How to exceed the “standard of care”

Experience in defending rental companies has shown that several areas of ANSI compliance present the greatest risk management challenges for dealers of every size. First, rental yard mechanics must ensure that the equipment is regularly inspected and properly maintained • always in compliance with the manufacturer's recommendations. Every piece of aerial access equipment made today is accompanied by a manual that contains maintenance recommendations and schedules. These must be followed without deviation. With respect to replacement parts, Section 5.6 of ANSI A92.6-1999 requires that they “shall be identical or equivalent to original aerial platform parts or components.” Indeed, in the event a less expensive, sub-standard part fails — and is later determined the cause of an accident — it will be difficult to escape a finding of negligence liability.

 

Also, dealers must refrain from making any modifications or alterations to an aerial work platform without “prior written permission of the manufacturer,” as noted in ANSI A92.6-1999, Sec. 5.12. Thus, the rental company “shade tree mechanic” who decides to make unauthorized changes to a machine is not acting reasonably when viewed against the backdrop of the ANSI standards.

 

Second, pre-delivery preparation of the equipment must be thorough and well-documented. Often times, in the rush to get a lift loaded on the trailer and out to the job site, this inspection is given short shrift. However, this is usually the last best chance to catch operational problems that can be corrected at the yard before the equipment is turned over to the rental customer where an accident can later occur.

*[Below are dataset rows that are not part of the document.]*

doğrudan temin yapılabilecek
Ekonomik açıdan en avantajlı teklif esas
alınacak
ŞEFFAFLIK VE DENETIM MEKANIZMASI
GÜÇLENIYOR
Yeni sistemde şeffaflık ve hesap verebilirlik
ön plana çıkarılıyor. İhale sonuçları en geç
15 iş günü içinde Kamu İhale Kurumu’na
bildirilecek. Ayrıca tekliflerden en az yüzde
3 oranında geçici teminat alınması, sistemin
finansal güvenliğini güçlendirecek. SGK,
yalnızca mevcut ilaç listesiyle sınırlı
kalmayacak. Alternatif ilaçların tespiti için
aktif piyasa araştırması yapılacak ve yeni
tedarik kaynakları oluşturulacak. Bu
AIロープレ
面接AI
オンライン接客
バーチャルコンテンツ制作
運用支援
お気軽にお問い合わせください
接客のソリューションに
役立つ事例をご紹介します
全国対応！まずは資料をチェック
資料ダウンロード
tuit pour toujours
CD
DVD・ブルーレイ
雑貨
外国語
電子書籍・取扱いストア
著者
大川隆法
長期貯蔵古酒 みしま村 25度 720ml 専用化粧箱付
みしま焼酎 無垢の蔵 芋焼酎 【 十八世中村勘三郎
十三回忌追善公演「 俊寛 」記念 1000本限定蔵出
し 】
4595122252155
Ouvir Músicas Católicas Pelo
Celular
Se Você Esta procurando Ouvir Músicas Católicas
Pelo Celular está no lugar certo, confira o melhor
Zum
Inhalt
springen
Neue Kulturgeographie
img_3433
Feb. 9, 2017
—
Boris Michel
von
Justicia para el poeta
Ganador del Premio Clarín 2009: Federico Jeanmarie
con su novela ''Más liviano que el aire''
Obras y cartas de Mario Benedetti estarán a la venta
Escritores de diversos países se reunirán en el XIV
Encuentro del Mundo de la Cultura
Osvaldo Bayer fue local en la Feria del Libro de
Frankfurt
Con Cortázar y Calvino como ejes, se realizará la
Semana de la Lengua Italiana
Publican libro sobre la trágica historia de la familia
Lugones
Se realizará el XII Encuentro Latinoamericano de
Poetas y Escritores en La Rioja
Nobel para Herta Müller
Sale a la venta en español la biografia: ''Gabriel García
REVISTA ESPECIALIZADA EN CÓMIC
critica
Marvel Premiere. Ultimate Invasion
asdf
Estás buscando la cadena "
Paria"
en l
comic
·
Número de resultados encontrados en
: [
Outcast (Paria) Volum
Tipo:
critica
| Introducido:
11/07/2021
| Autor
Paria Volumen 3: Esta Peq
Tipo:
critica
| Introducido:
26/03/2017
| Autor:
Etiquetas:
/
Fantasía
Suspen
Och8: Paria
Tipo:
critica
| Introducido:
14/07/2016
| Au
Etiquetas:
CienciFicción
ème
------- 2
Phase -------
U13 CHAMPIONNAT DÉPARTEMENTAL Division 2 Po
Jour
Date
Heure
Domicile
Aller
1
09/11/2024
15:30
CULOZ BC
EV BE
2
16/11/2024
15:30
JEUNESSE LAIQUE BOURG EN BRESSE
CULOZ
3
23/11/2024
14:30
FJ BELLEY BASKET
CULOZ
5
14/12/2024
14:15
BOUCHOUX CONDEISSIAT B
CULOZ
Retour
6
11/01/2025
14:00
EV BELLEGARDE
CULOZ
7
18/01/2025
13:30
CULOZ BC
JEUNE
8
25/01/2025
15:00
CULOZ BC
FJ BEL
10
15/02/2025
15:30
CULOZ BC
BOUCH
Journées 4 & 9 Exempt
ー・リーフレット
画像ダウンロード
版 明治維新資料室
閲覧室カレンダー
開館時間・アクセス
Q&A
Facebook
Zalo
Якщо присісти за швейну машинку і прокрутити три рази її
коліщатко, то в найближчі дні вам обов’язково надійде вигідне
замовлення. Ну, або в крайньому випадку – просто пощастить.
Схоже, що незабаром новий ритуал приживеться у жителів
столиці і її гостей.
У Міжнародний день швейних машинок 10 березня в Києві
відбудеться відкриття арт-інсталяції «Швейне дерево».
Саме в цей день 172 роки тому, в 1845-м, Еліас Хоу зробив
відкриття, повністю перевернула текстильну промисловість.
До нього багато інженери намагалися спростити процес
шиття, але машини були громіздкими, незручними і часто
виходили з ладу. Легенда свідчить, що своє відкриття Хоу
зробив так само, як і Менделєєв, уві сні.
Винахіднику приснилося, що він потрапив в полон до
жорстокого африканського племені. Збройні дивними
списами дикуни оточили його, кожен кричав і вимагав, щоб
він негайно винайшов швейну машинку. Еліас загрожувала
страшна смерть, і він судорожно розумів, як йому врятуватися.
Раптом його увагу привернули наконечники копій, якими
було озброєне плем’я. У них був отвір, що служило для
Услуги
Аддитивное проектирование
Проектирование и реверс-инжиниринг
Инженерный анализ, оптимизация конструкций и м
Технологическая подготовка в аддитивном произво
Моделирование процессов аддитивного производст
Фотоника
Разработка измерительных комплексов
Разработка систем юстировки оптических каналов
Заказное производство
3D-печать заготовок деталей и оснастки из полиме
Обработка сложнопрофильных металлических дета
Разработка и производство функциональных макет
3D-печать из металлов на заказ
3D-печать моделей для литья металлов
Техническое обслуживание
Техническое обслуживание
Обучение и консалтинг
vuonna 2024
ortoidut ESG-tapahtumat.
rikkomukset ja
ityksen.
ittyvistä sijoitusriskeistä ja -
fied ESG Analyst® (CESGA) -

A detailed pre-delivery checklist will help ensure this inspection covers all of the important areas. Equally important, however, the checklist can later become a very helpful piece of evidence for defense counsel, trying to show how the company's conduct met or exceeded ANSI.

 

Third, equipment familiarization and training is essential and must be well documented. History has shown that virtually all aerial equipment accidents are the result of misuse in one form or another, and proper training • if followed • could have prevented most accidents. Once again, however, the desire to get machines out on rent as quickly as possible can result in shortcuts during the familiarization process. Rental companies must effectively deal with the tension created in this aspect of their businesses. Moreover, all familiarization and training provided must be well-documented • usually through the use of printed information and acknowledgment boxes on rental contracts • to comply with ANSI and provide evidence of this “reasonable conduct” in future litigation.



The bottom line

Like it or not, ANSI provisions are commonly used in personal injury lawsuits throughout the country to determine whether rental companies have met or exceeded the “standard of care.” If the evidence demonstrates that ANSI was followed, it will be very difficult for a plaintiff to prove negligence. Unfortunately, the converse is also true. As a result, aerial equipment renters must do everything possible to ensure their machines are inspected and maintained in conformance with the applicable ANSI provisions, and that rental customers, as well as their own employees, are given the required safety information for a specific piece of equipment — not to mention properly trained in its safe operation and use. While this may be easier said than done, compliance with ANSI will go a long way toward reducing risk in future claims and negligence lawsuits.